The Proposed GENETIC-AF Phase 3 Adaptive Design Clinical Trial
The trial, known as GENETIC-AF, is projected to be a 620-patient, Phase 3 study comparing Gencaro to metoprolol CR/XL for prevention of AF in patients with heart failure and left ventricular dysfunction ("HFREF"). The Trial is planned to be genetically enriched by enrolling only those patients who possess the cardiac beta-1 adrenergic receptor genotype 389 arginine homozygous, which in the Beta Blocker Evaluation of Survival Trial ("BEST") was associated with an enhanced response to Gencaro in preventing atrial fibrillation. The Company estimates that this genotype is present in about 50% of the U.S. population. The primary endpoint of GENETIC-AF is planned to be the combination endpoint of recurrent symptomatic AF and all-cause mortality, over 24 weeks post electrical cardioversion for persistent AF. Commencement of the GENETIC-AF is conditional on receipt of the necessary funding, which ARCA intends to secure through equity financing or a strategic partnership.
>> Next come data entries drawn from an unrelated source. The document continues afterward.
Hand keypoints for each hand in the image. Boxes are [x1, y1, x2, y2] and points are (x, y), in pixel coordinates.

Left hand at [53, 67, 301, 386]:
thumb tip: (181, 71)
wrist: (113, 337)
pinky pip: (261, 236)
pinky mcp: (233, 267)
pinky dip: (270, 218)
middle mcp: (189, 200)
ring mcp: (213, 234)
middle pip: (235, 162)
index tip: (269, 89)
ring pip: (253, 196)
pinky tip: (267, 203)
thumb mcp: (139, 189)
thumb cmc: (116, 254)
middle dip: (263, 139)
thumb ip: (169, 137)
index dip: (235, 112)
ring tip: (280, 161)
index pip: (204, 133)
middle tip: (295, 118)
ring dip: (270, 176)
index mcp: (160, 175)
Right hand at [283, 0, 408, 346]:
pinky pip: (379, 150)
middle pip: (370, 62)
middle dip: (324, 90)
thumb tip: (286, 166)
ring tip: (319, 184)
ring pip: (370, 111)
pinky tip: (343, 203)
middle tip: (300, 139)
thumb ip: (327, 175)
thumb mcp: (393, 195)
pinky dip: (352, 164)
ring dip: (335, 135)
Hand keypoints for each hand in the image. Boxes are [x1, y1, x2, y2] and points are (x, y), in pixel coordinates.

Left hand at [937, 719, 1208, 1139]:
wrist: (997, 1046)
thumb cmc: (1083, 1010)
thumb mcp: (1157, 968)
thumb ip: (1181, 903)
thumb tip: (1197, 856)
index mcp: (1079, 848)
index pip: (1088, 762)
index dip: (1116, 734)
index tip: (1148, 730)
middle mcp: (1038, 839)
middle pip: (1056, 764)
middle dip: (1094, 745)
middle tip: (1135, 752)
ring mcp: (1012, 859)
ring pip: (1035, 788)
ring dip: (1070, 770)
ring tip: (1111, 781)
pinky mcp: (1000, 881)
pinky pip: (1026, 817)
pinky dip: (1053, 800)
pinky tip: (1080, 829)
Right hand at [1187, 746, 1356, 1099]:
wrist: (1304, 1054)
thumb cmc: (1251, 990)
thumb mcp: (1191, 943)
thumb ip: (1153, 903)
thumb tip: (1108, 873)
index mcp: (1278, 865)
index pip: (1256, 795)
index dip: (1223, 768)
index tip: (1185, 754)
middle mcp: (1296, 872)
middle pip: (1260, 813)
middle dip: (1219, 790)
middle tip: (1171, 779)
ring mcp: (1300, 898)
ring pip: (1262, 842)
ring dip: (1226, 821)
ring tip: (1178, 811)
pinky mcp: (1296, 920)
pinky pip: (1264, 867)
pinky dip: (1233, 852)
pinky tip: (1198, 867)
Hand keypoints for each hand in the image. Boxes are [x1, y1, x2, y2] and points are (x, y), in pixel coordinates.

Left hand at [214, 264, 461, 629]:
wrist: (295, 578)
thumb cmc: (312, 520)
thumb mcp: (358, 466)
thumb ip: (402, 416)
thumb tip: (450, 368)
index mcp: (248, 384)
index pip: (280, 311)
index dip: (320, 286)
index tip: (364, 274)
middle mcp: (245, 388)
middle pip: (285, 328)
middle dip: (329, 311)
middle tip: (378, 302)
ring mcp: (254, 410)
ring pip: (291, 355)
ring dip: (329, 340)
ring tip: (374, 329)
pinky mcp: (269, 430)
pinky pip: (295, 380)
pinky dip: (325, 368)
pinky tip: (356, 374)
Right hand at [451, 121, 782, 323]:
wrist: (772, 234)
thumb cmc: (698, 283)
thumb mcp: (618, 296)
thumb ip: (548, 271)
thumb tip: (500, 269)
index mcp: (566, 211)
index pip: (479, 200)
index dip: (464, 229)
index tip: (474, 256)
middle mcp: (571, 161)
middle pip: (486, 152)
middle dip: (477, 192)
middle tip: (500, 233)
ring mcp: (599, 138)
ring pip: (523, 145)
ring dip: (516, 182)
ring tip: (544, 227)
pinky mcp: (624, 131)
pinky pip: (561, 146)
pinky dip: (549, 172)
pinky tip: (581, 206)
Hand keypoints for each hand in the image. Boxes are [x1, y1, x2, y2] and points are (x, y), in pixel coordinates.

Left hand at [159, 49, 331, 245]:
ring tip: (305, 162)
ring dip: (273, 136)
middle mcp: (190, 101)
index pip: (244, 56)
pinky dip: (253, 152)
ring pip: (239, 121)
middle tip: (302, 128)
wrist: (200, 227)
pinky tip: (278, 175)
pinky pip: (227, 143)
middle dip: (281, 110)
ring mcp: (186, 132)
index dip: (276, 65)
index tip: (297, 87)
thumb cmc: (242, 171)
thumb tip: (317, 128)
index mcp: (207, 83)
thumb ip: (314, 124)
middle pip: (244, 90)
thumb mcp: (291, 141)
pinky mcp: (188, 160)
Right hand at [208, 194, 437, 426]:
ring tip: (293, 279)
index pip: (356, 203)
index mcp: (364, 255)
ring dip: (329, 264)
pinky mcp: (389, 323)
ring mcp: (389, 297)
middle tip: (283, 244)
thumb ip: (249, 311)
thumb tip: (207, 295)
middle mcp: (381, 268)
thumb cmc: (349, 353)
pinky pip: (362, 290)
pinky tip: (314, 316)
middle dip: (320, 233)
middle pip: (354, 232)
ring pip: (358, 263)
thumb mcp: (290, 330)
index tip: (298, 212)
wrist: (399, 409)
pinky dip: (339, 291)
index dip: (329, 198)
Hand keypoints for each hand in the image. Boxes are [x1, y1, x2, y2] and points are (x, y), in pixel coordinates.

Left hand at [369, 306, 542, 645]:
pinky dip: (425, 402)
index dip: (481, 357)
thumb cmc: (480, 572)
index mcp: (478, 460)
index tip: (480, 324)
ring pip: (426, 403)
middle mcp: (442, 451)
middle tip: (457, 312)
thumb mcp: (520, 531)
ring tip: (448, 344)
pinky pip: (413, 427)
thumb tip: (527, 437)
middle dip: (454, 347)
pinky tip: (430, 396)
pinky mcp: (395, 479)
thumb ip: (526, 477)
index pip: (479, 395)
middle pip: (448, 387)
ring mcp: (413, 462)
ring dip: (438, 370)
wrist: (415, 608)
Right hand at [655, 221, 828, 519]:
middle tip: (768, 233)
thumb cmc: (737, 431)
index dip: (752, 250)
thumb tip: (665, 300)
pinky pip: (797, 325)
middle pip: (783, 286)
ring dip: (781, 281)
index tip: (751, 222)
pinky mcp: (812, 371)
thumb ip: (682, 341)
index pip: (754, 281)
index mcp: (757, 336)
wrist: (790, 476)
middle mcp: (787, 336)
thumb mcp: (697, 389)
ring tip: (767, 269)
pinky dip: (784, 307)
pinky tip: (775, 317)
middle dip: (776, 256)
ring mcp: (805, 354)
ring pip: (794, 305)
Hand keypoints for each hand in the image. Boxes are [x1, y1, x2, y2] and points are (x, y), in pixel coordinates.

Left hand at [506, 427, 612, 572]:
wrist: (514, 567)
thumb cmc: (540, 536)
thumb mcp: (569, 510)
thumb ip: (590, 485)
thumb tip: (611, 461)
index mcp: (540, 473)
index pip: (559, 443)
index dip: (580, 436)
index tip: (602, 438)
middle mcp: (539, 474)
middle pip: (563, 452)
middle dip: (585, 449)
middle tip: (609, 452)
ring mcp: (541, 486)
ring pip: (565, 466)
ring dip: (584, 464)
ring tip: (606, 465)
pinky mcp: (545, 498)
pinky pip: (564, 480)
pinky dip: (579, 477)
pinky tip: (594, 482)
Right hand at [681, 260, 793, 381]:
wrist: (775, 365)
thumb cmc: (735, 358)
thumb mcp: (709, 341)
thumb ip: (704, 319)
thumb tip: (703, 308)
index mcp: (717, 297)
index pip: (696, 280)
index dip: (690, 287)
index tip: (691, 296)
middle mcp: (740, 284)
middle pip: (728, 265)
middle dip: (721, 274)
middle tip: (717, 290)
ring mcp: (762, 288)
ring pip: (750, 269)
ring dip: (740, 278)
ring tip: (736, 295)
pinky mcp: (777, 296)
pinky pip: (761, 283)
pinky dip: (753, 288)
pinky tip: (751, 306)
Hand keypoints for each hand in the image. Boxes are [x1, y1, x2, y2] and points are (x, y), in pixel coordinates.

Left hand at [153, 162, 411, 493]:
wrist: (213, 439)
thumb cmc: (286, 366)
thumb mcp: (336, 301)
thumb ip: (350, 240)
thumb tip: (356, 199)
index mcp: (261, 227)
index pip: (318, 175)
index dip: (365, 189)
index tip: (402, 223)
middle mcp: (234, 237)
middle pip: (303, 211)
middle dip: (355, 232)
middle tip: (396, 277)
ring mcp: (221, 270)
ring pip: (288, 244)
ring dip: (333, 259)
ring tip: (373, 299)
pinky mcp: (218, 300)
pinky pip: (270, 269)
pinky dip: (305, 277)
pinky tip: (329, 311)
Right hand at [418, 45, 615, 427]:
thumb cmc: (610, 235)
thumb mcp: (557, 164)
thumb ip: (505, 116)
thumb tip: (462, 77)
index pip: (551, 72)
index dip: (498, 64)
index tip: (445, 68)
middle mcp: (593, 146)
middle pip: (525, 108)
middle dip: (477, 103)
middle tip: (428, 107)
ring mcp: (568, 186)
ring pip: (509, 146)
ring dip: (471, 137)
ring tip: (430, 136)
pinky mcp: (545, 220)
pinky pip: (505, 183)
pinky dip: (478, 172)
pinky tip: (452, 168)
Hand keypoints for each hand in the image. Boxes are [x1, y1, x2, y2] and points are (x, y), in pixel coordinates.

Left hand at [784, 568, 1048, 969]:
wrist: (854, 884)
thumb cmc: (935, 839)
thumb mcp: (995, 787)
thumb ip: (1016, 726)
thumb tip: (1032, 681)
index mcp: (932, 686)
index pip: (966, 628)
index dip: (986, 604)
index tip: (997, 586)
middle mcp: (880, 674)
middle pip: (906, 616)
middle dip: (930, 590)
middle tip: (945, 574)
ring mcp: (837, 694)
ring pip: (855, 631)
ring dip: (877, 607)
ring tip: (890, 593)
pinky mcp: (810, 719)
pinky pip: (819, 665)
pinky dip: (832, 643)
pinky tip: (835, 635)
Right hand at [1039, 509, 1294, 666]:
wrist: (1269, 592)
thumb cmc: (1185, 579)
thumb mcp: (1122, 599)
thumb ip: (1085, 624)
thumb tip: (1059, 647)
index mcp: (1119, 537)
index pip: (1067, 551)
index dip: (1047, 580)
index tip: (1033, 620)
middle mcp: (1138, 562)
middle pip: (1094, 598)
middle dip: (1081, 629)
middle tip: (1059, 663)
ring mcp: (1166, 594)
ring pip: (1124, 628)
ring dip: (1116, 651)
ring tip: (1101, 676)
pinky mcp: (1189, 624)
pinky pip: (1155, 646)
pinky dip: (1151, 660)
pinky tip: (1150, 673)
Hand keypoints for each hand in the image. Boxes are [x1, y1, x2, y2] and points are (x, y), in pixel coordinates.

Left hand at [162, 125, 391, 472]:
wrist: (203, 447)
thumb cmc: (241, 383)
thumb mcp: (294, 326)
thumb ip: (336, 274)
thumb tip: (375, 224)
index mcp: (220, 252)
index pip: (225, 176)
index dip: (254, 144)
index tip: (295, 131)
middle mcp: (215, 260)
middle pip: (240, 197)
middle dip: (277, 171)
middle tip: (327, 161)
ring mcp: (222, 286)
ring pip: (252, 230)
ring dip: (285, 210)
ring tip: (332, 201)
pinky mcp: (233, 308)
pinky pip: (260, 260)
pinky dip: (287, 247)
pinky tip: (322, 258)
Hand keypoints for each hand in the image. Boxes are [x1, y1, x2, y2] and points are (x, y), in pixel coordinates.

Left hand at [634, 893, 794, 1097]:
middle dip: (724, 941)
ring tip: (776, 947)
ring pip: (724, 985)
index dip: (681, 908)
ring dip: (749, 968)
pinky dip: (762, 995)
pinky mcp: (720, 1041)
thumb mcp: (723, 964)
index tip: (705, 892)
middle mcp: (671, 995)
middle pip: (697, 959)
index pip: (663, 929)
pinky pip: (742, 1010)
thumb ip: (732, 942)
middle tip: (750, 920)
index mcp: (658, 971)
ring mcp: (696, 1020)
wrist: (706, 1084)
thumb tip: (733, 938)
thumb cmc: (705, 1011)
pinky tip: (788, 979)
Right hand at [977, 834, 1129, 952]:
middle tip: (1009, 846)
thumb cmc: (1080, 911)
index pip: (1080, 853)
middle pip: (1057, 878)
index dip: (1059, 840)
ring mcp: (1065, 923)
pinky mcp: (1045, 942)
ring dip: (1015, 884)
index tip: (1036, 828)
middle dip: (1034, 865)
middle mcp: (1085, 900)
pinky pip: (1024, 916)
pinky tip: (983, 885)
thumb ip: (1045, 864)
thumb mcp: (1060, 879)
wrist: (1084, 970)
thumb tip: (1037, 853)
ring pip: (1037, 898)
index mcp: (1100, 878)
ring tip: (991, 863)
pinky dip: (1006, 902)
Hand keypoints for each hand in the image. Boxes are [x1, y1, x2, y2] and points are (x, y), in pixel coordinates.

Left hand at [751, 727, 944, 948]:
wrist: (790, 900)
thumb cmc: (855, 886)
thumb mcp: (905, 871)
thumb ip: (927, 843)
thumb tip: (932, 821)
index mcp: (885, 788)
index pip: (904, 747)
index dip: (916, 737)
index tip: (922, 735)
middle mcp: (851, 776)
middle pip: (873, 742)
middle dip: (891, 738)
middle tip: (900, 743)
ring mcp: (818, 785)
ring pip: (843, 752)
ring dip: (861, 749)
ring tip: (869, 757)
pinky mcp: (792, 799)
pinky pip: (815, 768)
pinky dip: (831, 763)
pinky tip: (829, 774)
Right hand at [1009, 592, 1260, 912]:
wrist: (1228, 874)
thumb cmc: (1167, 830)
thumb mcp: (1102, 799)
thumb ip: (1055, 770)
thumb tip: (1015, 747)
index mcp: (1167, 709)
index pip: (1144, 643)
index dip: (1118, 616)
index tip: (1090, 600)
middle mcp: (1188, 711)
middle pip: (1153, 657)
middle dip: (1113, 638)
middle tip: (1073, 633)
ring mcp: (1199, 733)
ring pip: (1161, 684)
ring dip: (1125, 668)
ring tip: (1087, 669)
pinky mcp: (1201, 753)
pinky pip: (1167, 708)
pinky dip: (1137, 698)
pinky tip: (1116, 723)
ARCA has created an adaptive design for GENETIC-AF, under which the Company plans to initiate a Phase 2B study in approximately 200 HFREF patients. Depending on the results of the Phase 2B portion, the trial could then be expanded to a Phase 3 study by enrolling an estimated additional 420 patients. A secondary endpoint of the proposed Phase 2B portion of the trial will be AF burden, defined as a patient’s actual time in AF, regardless of symptoms. Under the Company’s proposed design, all 200 patients in the Phase 2B portion of the trial will have AF burden measured by continuous monitoring, either by previously implanted cardiac resynchronization or defibrillation devices, or newly or previously inserted implantable loop recorders . At the end of enrollment of the first 200 patients, the primary endpoint of recurrent symptomatic AF and all-cause mortality, and the secondary endpoint of AF burden will be evaluated by the trial’s Data and Safety Monitoring Board for evidence of an efficacy signal. If a sufficient efficacy signal is detected and acceptable safety is observed, the trial would then proceed to the Phase 3 portion and full enrollment.ARCA believes that Gencaro has potential as a treatment for AF, based on placebo-controlled data from the Phase 3 heart failure BEST study. A retrospective analysis of data from the BEST Trial shows that patients with the genotype that ARCA plans to enroll in GENETIC-AF had a 74% reduction in the risk of AF compared to placebo (p = 0.0003). These same patients experienced a 38% reduction in the risk of all cause mortality (p < 0.05) and statistically significant improvements on other major clinical efficacy endpoints.